WASHINGTON (AP) — The Trump administration on Wednesday slapped sanctions on two aviation companies in the United Arab Emirates over their work for an Iranian airline already under U.S. sanctions. At the same time, federal prosecutors filed criminal charges against one of the companies for violations of U.S. export control regulations.
The Treasury Department announced it is imposing penalties on the two firms and the Iranian owner of one of them for providing parts and logistics services to Iran’s Mahan Air, which has been subject to U.S. counterterrorism sanctions since 2019 for its support for Iran’s Islamic Revolutionary Guard Corps, which the State Department has designated a foreign terrorist organization.

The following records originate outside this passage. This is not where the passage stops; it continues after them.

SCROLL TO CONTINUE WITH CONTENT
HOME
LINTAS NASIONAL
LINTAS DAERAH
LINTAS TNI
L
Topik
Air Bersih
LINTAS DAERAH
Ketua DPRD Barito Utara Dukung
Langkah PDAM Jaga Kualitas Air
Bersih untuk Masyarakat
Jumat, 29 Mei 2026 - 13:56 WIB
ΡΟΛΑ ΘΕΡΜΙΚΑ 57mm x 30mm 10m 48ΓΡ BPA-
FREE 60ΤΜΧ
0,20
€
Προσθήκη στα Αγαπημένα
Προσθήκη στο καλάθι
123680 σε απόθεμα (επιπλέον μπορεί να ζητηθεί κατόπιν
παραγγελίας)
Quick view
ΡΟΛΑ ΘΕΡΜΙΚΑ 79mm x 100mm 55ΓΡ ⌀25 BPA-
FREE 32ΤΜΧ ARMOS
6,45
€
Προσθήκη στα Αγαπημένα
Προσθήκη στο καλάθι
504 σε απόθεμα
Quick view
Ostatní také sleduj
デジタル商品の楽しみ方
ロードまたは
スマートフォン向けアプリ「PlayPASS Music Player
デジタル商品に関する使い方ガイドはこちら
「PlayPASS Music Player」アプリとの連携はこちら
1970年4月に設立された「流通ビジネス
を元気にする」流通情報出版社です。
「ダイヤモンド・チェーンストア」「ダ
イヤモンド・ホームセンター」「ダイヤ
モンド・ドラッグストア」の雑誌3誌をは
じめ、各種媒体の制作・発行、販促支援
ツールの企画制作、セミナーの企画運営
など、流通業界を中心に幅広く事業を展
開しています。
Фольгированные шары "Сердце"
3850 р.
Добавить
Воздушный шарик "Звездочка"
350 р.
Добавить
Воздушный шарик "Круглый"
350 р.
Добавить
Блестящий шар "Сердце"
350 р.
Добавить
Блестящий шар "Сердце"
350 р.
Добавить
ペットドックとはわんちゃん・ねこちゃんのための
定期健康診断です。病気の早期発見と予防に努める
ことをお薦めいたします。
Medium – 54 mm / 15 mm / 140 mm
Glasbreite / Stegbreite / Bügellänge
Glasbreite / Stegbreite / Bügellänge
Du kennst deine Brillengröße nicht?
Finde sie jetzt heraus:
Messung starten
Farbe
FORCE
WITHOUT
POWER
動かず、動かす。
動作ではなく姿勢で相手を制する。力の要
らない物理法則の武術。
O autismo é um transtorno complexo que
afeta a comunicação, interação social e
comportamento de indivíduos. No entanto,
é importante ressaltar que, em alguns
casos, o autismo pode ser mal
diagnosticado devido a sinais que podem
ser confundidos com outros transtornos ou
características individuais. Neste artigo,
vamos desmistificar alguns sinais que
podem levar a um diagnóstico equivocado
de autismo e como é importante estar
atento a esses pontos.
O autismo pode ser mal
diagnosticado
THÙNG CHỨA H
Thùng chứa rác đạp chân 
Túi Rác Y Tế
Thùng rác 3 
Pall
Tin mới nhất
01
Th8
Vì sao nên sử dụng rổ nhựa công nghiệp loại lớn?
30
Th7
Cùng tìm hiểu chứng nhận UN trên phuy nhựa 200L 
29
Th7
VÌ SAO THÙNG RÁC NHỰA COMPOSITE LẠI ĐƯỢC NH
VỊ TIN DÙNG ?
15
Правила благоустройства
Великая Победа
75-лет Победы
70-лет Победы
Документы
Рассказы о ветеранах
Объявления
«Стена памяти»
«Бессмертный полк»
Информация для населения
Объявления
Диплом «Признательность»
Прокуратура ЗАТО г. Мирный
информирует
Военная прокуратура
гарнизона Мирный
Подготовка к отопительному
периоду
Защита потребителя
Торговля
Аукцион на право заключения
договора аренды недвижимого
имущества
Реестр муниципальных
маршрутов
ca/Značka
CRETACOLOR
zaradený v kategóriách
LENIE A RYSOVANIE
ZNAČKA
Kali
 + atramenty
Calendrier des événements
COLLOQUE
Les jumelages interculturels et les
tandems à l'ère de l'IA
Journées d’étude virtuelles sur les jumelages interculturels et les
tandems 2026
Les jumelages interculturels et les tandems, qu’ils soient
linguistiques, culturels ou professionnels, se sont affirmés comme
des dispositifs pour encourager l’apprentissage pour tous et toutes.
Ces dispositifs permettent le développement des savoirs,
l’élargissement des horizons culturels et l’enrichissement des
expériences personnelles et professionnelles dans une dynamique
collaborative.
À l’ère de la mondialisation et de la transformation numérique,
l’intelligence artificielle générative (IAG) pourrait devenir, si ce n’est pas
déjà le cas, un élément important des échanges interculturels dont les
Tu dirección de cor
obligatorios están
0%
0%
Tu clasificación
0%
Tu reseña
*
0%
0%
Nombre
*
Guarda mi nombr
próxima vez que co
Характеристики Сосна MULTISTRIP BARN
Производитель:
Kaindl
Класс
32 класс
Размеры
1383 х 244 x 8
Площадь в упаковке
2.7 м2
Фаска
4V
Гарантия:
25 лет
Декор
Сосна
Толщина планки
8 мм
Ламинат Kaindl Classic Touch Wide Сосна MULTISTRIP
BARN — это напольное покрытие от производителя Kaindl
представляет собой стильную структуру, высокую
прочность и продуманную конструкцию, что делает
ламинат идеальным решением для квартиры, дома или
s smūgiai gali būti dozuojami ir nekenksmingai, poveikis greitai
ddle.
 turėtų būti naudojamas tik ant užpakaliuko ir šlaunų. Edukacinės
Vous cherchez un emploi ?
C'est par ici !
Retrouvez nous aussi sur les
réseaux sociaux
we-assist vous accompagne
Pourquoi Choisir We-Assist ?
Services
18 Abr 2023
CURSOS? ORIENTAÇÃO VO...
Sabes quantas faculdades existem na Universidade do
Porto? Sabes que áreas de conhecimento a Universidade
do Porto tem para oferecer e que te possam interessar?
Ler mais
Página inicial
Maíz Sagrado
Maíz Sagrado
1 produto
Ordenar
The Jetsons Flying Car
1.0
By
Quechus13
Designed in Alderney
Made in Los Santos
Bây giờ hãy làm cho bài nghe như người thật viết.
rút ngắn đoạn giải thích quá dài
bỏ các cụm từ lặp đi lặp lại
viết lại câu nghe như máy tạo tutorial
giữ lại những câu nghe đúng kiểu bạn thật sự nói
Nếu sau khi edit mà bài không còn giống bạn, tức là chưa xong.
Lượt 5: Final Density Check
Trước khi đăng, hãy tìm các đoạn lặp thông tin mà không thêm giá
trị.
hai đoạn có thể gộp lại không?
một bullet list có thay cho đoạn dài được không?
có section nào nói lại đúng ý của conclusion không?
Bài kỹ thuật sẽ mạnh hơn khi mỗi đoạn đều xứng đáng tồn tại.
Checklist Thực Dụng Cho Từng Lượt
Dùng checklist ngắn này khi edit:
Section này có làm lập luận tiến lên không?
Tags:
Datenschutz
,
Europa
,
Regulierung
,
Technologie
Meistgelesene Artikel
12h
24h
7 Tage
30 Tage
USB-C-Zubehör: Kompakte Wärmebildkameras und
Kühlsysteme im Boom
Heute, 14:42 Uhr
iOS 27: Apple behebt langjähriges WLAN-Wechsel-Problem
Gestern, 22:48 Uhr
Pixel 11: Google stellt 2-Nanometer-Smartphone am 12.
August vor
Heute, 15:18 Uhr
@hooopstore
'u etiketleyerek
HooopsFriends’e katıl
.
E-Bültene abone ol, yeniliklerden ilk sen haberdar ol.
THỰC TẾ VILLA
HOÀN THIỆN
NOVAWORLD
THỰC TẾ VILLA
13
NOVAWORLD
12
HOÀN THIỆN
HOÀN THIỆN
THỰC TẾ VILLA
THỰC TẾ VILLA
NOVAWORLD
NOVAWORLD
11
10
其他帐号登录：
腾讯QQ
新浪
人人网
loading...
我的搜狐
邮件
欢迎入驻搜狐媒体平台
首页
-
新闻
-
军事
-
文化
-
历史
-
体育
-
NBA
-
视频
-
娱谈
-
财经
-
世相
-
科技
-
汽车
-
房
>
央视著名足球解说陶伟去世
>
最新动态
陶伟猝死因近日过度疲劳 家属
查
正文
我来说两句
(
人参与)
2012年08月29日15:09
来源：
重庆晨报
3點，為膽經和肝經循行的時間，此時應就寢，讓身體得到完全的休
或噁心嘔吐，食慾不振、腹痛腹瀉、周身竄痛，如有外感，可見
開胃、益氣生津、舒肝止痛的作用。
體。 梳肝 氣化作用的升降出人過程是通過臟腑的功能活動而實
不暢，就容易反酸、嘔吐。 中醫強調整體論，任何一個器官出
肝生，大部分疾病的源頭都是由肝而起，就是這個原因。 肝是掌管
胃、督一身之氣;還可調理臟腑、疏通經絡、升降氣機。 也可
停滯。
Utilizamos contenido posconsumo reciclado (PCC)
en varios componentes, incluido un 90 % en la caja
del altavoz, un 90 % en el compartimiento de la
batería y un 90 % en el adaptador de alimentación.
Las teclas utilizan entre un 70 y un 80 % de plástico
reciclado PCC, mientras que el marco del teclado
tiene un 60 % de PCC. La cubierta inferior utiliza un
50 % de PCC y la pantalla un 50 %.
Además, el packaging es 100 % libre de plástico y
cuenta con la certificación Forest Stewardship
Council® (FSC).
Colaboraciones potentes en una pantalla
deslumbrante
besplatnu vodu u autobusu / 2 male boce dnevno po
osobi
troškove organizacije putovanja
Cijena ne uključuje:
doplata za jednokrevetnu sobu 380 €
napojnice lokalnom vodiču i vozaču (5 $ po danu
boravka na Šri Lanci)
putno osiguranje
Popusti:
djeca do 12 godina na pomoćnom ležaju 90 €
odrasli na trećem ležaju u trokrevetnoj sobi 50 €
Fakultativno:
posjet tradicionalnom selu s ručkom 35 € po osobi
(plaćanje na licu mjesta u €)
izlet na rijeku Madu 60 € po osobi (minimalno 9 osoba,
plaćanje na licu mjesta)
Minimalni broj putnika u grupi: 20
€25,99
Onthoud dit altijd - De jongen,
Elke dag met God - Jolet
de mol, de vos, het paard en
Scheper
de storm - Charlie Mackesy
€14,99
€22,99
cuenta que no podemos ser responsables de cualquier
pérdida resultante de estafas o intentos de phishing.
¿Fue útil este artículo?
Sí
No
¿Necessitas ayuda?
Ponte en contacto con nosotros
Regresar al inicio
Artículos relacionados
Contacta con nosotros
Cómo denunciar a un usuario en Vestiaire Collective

The sanctions target UAE-based Parthia Cargo and Delta Parts Supply along with Parthia’s owner, Amin Mahdavi, and freeze any assets they may have in U.S. jurisdiction as well as barring Americans from doing business with them. The sanctions may also apply to foreign companies, including banks, that do business with them, Treasury said.
“The Iranian regime uses Mahan Air as a tool to spread its destabilizing agenda around the world, including to the corrupt regimes in Syria and Venezuela, as well as terrorist groups throughout the Middle East,” Treasury Secretary Steven Mnuchin said in a statement. “The United States will continue to take action against those supporting this airline.”
Treasury's actions came as the U.S. Attorney’s Office for the District of Columbia filed charges against Parthia Cargo and Mahdavi related to alleged unlicensed re-exports of U.S. aircraft parts to Iran.
The U.S. has long accused Mahan Air of transporting IRGC-supplied weapons and personnel from Iran to support Syrian President Bashar Assad's government and Lebanon's Hezbollah movement, while sending technicians and equipment to Venezuela. Airports in the UAE have often served as a hub for such flights.